Later I took up loading my cowboy cartridges with black powder. There is a real difference between the sounds of the various loads. Not that these libtards would know. Nor would they be too awfully interested in a bunch of (mostly old) folks in funny clothes shooting old timey guns. If they did send a drone though, I have some ammo loaded with number four and number two birdshot, the goose loads that are now illegal over water because of the lead shot, that would seem to be ideal for the job of taking down a slow moving or hovering drone.
TimO(13) – actually it was back in the Seventies, ’cause I participated. We used small arms–M16′s, M60′s–and yes, they are very difficult to bring down.
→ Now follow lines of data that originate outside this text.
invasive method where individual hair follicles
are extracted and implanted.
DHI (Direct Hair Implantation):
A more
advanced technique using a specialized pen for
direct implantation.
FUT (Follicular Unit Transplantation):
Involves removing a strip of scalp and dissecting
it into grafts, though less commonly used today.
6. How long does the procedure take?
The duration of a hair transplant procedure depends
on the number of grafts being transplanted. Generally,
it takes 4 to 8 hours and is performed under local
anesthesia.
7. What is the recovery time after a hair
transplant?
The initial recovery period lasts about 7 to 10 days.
We punched a bunch of holes in the thing but never hit anything vital.
Hopefully the successful shooter won’t have to reach into his own pocket to buy drinks at the club for, say, the next year or two.
This little aerial thing they sent up was obviously not built to avoid/withstand an attack on itself. My concern about military drones is that they would have an ability to stay effectively out of range while still providing good enough imaging to record the information they need. Are there other ways of bringing them down or messing them up that involve interfering with their communications somehow? Not that shooting at them wouldn’t be fun.
Are there other ways of bringing them down or messing them up that involve interfering with their communications somehow? Not that shooting at them wouldn’t be fun.
Yep. Suicide drones. Little, relatively cheap, disposable. They don’t need to have the loiter time of an observation drone, so you can make ‘em all speed.
Ramming speed.
Interesting question, whether it’s a crime or not to shoot down the drone.
It’s vandalism to destroy another’s property. If I leave my car out of gear and it rolls into your yard, I’m responsible for damages but you don’t have the right to destroy the car.
Sending the drone over the club is a trespass, so the shot was defense of property I suppose. The law is that one may not use deadly force to eject a trespasser, but drones can’t die.
Assuming the drone was over the club’s or the shooter’s property, I’d say no crime.
Chris Muir of Day by Day has already addressed this:
Personally, I’d say that anything that falls uninvited on my property is mine, and I can do anything I like with it until I give it back. If it’s yours, you’d better be at the curb on several not-necessarily-consecutive trash days.
I’d like to dissect a drone.
We joke about shooting down drones, but I don’t think we all really appreciate just how freaking BIG these things are.